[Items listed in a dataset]
--------------------------------------------------
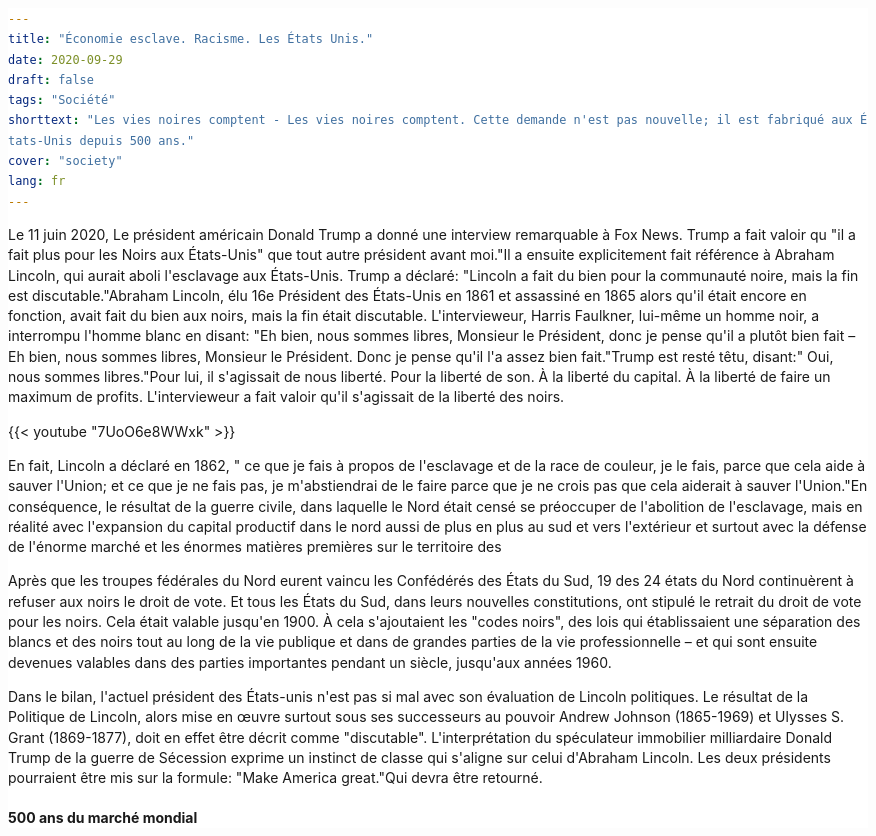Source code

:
 ```yaml
---
title: "Économie esclave. Racisme. Les États Unis."
date: 2020-09-29
draft: false
tags: "Société"
shorttext: "Les vies noires comptent - Les vies noires comptent. Cette demande n'est pas nouvelle; il est fabriqué aux États-Unis depuis 500 ans."
cover: "society"
lang: fr
---
```


Le 11 juin 2020, Le président américain Donald Trump a donné une interview remarquable à Fox News. Trump a fait valoir qu "il a fait plus pour les Noirs aux États-Unis" que tout autre président avant moi."Il a ensuite explicitement fait référence à Abraham Lincoln, qui aurait aboli l'esclavage aux États-Unis. Trump a déclaré: "Lincoln a fait du bien pour la communauté noire, mais la fin est discutable."Abraham Lincoln, élu 16e Président des États-Unis en 1861 et assassiné en 1865 alors qu'il était encore en fonction, avait fait du bien aux noirs, mais la fin était discutable. L'intervieweur, Harris Faulkner, lui-même un homme noir, a interrompu l'homme blanc en disant: "Eh bien, nous sommes libres, Monsieur le Président, donc je pense qu'il a plutôt bien fait – Eh bien, nous sommes libres, Monsieur le Président. Donc je pense qu'il l'a assez bien fait."Trump est resté têtu, disant:" Oui, nous sommes libres."Pour lui, il s'agissait de nous liberté. Pour la liberté de son. À la liberté du capital. À la liberté de faire un maximum de profits. L'intervieweur a fait valoir qu'il s'agissait de la liberté des noirs.

{{< youtube "7UoO6e8WWxk" >}}

En fait, Lincoln a déclaré en 1862, " ce que je fais à propos de l'esclavage et de la race de couleur, je le fais, parce que cela aide à sauver l'Union; et ce que je ne fais pas, je m'abstiendrai de le faire parce que je ne crois pas que cela aiderait à sauver l'Union."En conséquence, le résultat de la guerre civile, dans laquelle le Nord était censé se préoccuper de l'abolition de l'esclavage, mais en réalité avec l'expansion du capital productif dans le nord aussi de plus en plus au sud et vers l'extérieur et surtout avec la défense de l'énorme marché et les énormes matières premières sur le territoire des

Après que les troupes fédérales du Nord eurent vaincu les Confédérés des États du Sud, 19 des 24 états du Nord continuèrent à refuser aux noirs le droit de vote. Et tous les États du Sud, dans leurs nouvelles constitutions, ont stipulé le retrait du droit de vote pour les noirs. Cela était valable jusqu'en 1900. À cela s'ajoutaient les "codes noirs", des lois qui établissaient une séparation des blancs et des noirs tout au long de la vie publique et dans de grandes parties de la vie professionnelle – et qui sont ensuite devenues valables dans des parties importantes pendant un siècle, jusqu'aux années 1960.

Dans le bilan, l'actuel président des États-unis n'est pas si mal avec son évaluation de Lincoln politiques. Le résultat de la Politique de Lincoln, alors mise en œuvre surtout sous ses successeurs au pouvoir Andrew Johnson (1865-1969) et Ulysses S. Grant (1869-1877), doit en effet être décrit comme "discutable". L'interprétation du spéculateur immobilier milliardaire Donald Trump de la guerre de Sécession exprime un instinct de classe qui s'aligne sur celui d'Abraham Lincoln. Les deux présidents pourraient être mis sur la formule: "Make America great."Qui devra être retourné.

#### 500 ans du marché mondial
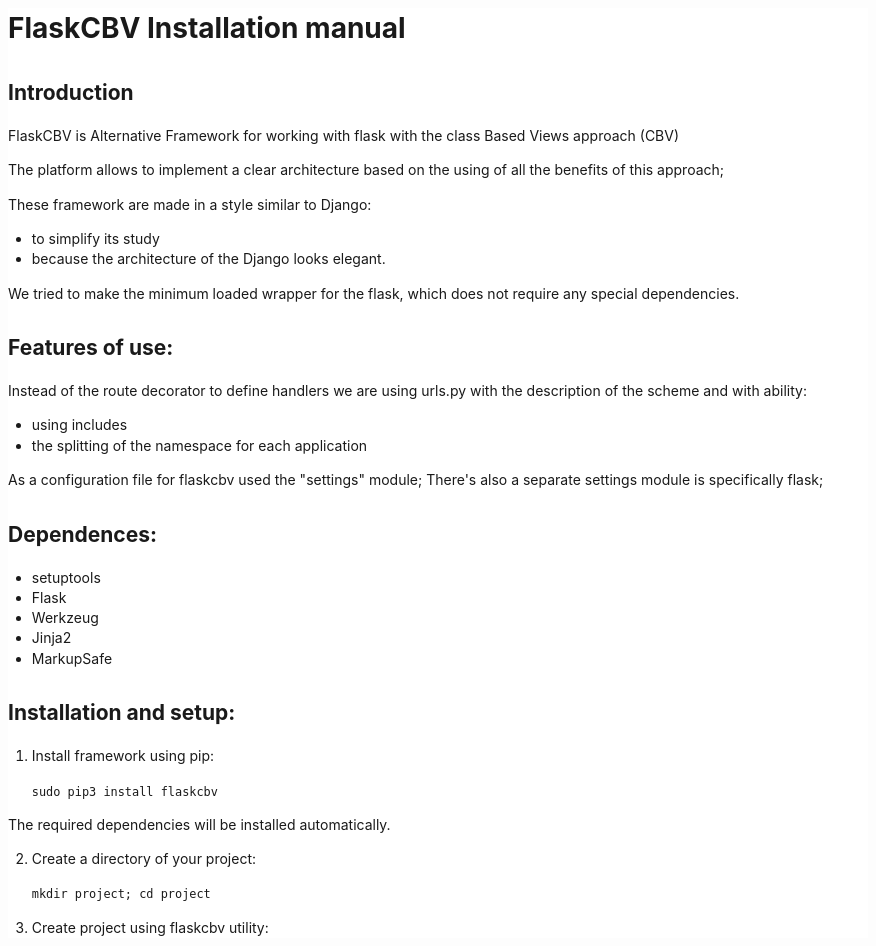# FlaskCBV Installation manual



## Introduction

FlaskCBV is Alternative Framework for working with flask with the class Based Views approach (CBV)

The platform allows to implement a clear architecture based on the using of all the benefits of this approach;

These framework are made in a style similar to Django:
* to simplify its study
* because the architecture of the Django looks elegant.

We tried to make the minimum loaded wrapper for the flask, which does not require any special dependencies.
 
## Features of use:
Instead of the route decorator to define handlers we are using urls.py with the description of the scheme and with ability: 
* using includes
* the splitting of the namespace for each application


As a configuration file for flaskcbv used the "settings" module;
There's also a separate settings module is specifically flask;

## Dependences:
*  setuptools
*  Flask
*  Werkzeug
*  Jinja2
*  MarkupSafe



## Installation and setup:
1. Install framework using pip:

	```
	sudo pip3 install flaskcbv
	```

  The required dependencies will be installed automatically.

2. Create a directory of your project:

	```
	mkdir project; cd project
 	```

4. Create project using flaskcbv utility:
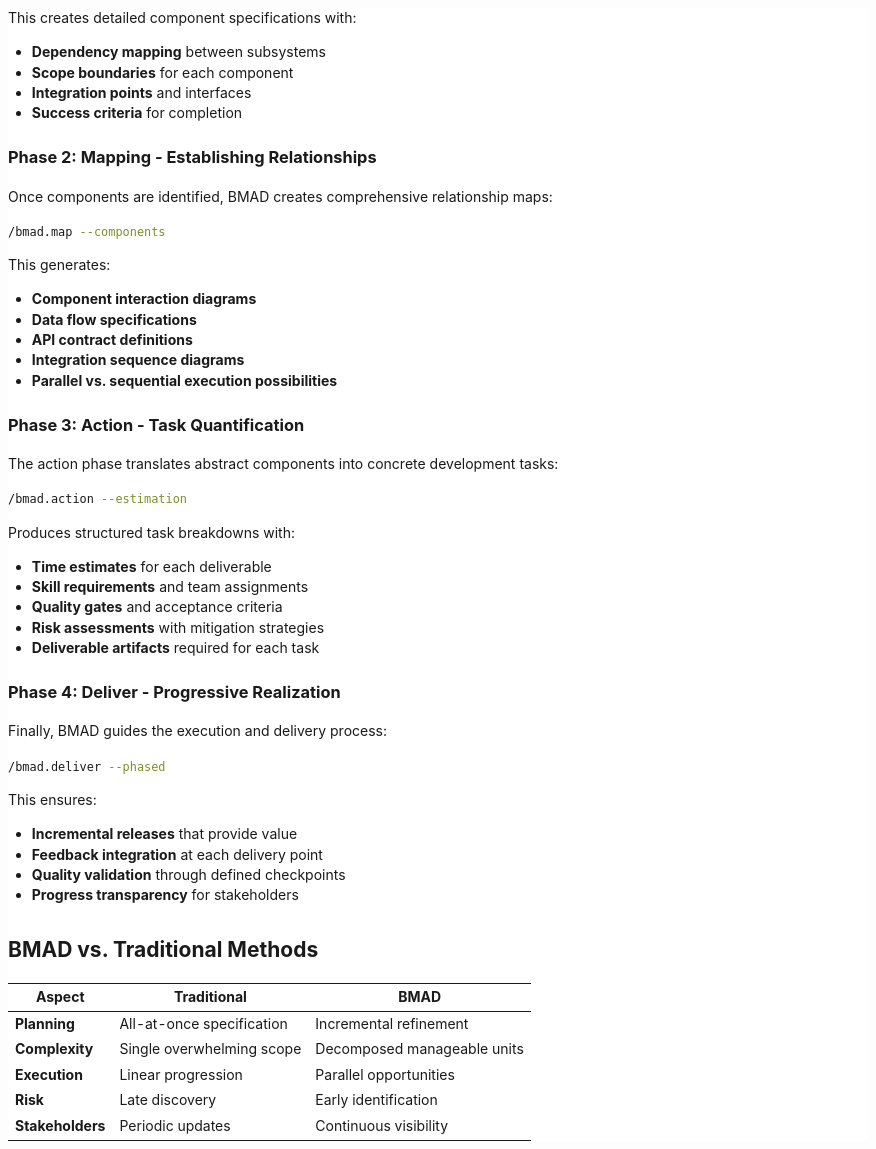 This creates detailed component specifications with:
- **Dependency mapping** between subsystems
- **Scope boundaries** for each component
- **Integration points** and interfaces
- **Success criteria** for completion

### Phase 2: Mapping - Establishing Relationships

Once components are identified, BMAD creates comprehensive relationship maps:

```bash
/bmad.map --components
```

This generates:
- **Component interaction diagrams**
- **Data flow specifications**
- **API contract definitions**
- **Integration sequence diagrams**
- **Parallel vs. sequential execution possibilities**

### Phase 3: Action - Task Quantification

The action phase translates abstract components into concrete development tasks:

```bash
/bmad.action --estimation
```

Produces structured task breakdowns with:
- **Time estimates** for each deliverable
- **Skill requirements** and team assignments
- **Quality gates** and acceptance criteria
- **Risk assessments** with mitigation strategies
- **Deliverable artifacts** required for each task

### Phase 4: Deliver - Progressive Realization

Finally, BMAD guides the execution and delivery process:

```bash
/bmad.deliver --phased
```

This ensures:
- **Incremental releases** that provide value
- **Feedback integration** at each delivery point
- **Quality validation** through defined checkpoints
- **Progress transparency** for stakeholders

## BMAD vs. Traditional Methods

| Aspect | Traditional | BMAD |
|--------|-------------|------|
| **Planning** | All-at-once specification | Incremental refinement |
| **Complexity** | Single overwhelming scope | Decomposed manageable units |
| **Execution** | Linear progression | Parallel opportunities |
| **Risk** | Late discovery | Early identification |
| **Stakeholders** | Periodic updates | Continuous visibility |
--------------------------------------------------
## Exercise
Would you copy out every entry above word for word, without the pictures?

## Your response
Source code

:
 ```yaml
---
title: "Économie esclave. Racisme. Les États Unis."
date: 2020-09-29
draft: false
tags: "Société"
shorttext: "Les vies noires comptent - Les vies noires comptent. Cette demande n'est pas nouvelle; il est fabriqué aux États-Unis depuis 500 ans."
cover: "society"
lang: fr
---
```


Le 11 juin 2020, Le président américain Donald Trump a donné une interview remarquable à Fox News. Trump a fait valoir qu "il a fait plus pour les Noirs aux États-Unis" que tout autre président avant moi."Il a ensuite explicitement fait référence à Abraham Lincoln, qui aurait aboli l'esclavage aux États-Unis. Trump a déclaré: "Lincoln a fait du bien pour la communauté noire, mais la fin est discutable."Abraham Lincoln, élu 16e Président des États-Unis en 1861 et assassiné en 1865 alors qu'il était encore en fonction, avait fait du bien aux noirs, mais la fin était discutable. L'intervieweur, Harris Faulkner, lui-même un homme noir, a interrompu l'homme blanc en disant: "Eh bien, nous sommes libres, Monsieur le Président, donc je pense qu'il a plutôt bien fait – Eh bien, nous sommes libres, Monsieur le Président. Donc je pense qu'il l'a assez bien fait."Trump est resté têtu, disant:" Oui, nous sommes libres."Pour lui, il s'agissait de nous liberté. Pour la liberté de son. À la liberté du capital. À la liberté de faire un maximum de profits. L'intervieweur a fait valoir qu'il s'agissait de la liberté des noirs.

{{< youtube "7UoO6e8WWxk" >}}

En fait, Lincoln a déclaré en 1862, " ce que je fais à propos de l'esclavage et de la race de couleur, je le fais, parce que cela aide à sauver l'Union; et ce que je ne fais pas, je m'abstiendrai de le faire parce que je ne crois pas que cela aiderait à sauver l'Union."En conséquence, le résultat de la guerre civile, dans laquelle le Nord était censé se préoccuper de l'abolition de l'esclavage, mais en réalité avec l'expansion du capital productif dans le nord aussi de plus en plus au sud et vers l'extérieur et surtout avec la défense de l'énorme marché et les énormes matières premières sur le territoire des

Après que les troupes fédérales du Nord eurent vaincu les Confédérés des États du Sud, 19 des 24 états du Nord continuèrent à refuser aux noirs le droit de vote. Et tous les États du Sud, dans leurs nouvelles constitutions, ont stipulé le retrait du droit de vote pour les noirs. Cela était valable jusqu'en 1900. À cela s'ajoutaient les "codes noirs", des lois qui établissaient une séparation des blancs et des noirs tout au long de la vie publique et dans de grandes parties de la vie professionnelle – et qui sont ensuite devenues valables dans des parties importantes pendant un siècle, jusqu'aux années 1960.

Dans le bilan, l'actuel président des États-unis n'est pas si mal avec son évaluation de Lincoln politiques. Le résultat de la Politique de Lincoln, alors mise en œuvre surtout sous ses successeurs au pouvoir Andrew Johnson (1865-1969) et Ulysses S. Grant (1869-1877), doit en effet être décrit comme "discutable". L'interprétation du spéculateur immobilier milliardaire Donald Trump de la guerre de Sécession exprime un instinct de classe qui s'aligne sur celui d'Abraham Lincoln. Les deux présidents pourraient être mis sur la formule: "Make America great."Qui devra être retourné.

#### 500 ans du marché mondial
# FlaskCBV Installation manual



## Introduction

FlaskCBV is Alternative Framework for working with flask with the class Based Views approach (CBV)

The platform allows to implement a clear architecture based on the using of all the benefits of this approach;

These framework are made in a style similar to Django:
* to simplify its study
* because the architecture of the Django looks elegant.

We tried to make the minimum loaded wrapper for the flask, which does not require any special dependencies.
 
## Features of use:
Instead of the route decorator to define handlers we are using urls.py with the description of the scheme and with ability: 
* using includes
* the splitting of the namespace for each application


As a configuration file for flaskcbv used the "settings" module;
There's also a separate settings module is specifically flask;

## Dependences:
*  setuptools
*  Flask
*  Werkzeug
*  Jinja2
*  MarkupSafe



## Installation and setup:
1. Install framework using pip:

	```
	sudo pip3 install flaskcbv
	```

  The required dependencies will be installed automatically.

2. Create a directory of your project:

	```
	mkdir project; cd project
 	```

4. Create project using flaskcbv utility:
 This creates detailed component specifications with:
- **Dependency mapping** between subsystems
- **Scope boundaries** for each component
- **Integration points** and interfaces
- **Success criteria** for completion

### Phase 2: Mapping - Establishing Relationships

Once components are identified, BMAD creates comprehensive relationship maps:

```bash
/bmad.map --components
```

This generates:
- **Component interaction diagrams**
- **Data flow specifications**
- **API contract definitions**
- **Integration sequence diagrams**
- **Parallel vs. sequential execution possibilities**

### Phase 3: Action - Task Quantification

The action phase translates abstract components into concrete development tasks:

```bash
/bmad.action --estimation
```

Produces structured task breakdowns with:
- **Time estimates** for each deliverable
- **Skill requirements** and team assignments
- **Quality gates** and acceptance criteria
- **Risk assessments** with mitigation strategies
- **Deliverable artifacts** required for each task

### Phase 4: Deliver - Progressive Realization

Finally, BMAD guides the execution and delivery process:

```bash
/bmad.deliver --phased
```

This ensures:
- **Incremental releases** that provide value
- **Feedback integration** at each delivery point
- **Quality validation** through defined checkpoints
- **Progress transparency** for stakeholders

## BMAD vs. Traditional Methods

| Aspect | Traditional | BMAD |
|--------|-------------|------|
| **Planning** | All-at-once specification | Incremental refinement |
| **Complexity** | Single overwhelming scope | Decomposed manageable units |
| **Execution** | Linear progression | Parallel opportunities |
| **Risk** | Late discovery | Early identification |
| **Stakeholders** | Periodic updates | Continuous visibility |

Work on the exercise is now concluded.